We’ve said it before…negotiation is a fine art. Whether you are negotiating logistics contracts, salary terms or new partnership agreements, proper negotiating tactics yield tremendous results. Below are seven of my top tips for negotiating in business and beyond.
1. Know The Rules. The better you know the rules of engagement, the more effectively you’ll make your case. By rules, I mean the terms that govern the buyer-seller transaction. Terms can be detailed in the contract you signed, defined by state or federal legislation, codified by regulatory decisions, or specified in industry practices or codes of ethics. The rules may be complex and always subject to change. Don’t negotiate anything until you know all of the rules you will be subjected to.
2. Update Your Knowledge Base. In other words: Keep current on industry trends and keep learning. The more you know about your business, and the more you know about your suppliers’ business the better off you’ll be.
3. Bring Time To The Negotiating Table.
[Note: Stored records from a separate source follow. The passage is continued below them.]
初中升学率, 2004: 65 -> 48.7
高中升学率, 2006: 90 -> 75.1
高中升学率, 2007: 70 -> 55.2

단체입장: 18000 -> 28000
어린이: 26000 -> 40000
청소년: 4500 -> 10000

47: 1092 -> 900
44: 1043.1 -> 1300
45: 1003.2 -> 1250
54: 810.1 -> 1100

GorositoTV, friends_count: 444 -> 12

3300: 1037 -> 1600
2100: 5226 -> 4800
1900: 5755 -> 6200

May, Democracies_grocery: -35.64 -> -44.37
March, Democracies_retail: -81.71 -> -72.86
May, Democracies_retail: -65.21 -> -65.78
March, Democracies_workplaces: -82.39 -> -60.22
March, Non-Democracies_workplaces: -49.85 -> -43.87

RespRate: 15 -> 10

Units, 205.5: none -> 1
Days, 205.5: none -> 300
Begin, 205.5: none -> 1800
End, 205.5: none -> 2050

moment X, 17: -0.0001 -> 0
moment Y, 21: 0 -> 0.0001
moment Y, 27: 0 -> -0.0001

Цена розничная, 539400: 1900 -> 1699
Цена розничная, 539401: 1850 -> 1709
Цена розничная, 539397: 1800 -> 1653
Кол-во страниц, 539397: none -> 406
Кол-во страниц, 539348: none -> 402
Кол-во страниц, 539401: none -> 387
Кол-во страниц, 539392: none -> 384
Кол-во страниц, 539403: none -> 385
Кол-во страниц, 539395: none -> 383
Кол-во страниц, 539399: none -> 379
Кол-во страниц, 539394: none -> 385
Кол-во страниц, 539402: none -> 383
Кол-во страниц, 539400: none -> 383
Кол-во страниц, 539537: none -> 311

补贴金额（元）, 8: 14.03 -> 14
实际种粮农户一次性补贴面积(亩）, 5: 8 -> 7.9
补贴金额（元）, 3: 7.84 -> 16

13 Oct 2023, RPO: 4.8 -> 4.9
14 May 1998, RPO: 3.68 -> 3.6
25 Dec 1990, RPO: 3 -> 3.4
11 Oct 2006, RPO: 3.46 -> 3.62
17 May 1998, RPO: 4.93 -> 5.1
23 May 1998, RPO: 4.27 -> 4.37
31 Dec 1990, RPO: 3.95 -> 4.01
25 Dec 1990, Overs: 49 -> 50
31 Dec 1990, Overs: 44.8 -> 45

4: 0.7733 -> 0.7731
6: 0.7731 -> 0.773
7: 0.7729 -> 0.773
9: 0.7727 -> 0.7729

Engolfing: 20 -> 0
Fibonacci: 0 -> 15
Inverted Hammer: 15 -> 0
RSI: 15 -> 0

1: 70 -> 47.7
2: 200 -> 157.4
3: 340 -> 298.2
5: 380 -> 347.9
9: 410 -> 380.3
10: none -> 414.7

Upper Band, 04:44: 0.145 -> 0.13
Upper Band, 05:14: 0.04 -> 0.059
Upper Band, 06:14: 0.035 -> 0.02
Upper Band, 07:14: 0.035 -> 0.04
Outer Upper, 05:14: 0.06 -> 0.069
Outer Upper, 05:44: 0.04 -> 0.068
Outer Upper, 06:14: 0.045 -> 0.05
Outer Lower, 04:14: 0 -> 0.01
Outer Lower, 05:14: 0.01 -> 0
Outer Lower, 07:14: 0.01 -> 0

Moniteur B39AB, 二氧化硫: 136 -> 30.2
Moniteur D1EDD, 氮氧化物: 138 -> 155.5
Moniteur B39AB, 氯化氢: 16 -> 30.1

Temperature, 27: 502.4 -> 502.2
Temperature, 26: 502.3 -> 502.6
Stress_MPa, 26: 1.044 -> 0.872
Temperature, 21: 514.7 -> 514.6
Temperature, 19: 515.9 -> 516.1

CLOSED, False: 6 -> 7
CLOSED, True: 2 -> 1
While money is rarely, if ever the only transaction variable, often it becomes the sole focus of negotiators. You know the scenario: one side says $X, the other says $2X, and confrontation begins. To break the logjam, bring other variables to the negotiating table such as time. Can you, for instance, accept a protracted delivery schedule? Will your vendor further discount the invoice if you pay their invoice promptly? Can your service provider accept payment in 60 days rather than 30 days?
4. Give To Get. Before you sit down at the negotiating table be prepared to offer several concessions in return for what you actually need.
5. Understand Your Own Goals. Too often businesses sit down at the negotiating table without having assessed their own long-term goals. Ask yourself: What do you really seek from your supplier or strategic business partner in this intended relationship? What will it take to arrive at that goal? The answers may totally reshape your deal-making process.
6. Never Use Criticism To Leverage Price. Yes, most businesses sit down at the negotiating table to lower their costs. But don’t knock the service provider’s service currently being provided to your company, don’t belittle the other teams negotiator or the products they sell and don’t demean the vendor to get what you want . Believe me, you won’t. get what you think you’ll get.
7. Always Be Courteous and Professional. I’ve seen too many negotiations boil over because the parties at the table took things personally. Remember this is not about you, it’s about achieving desired results that affect many more individuals than yourself.
I hope these tips prove helpful to you.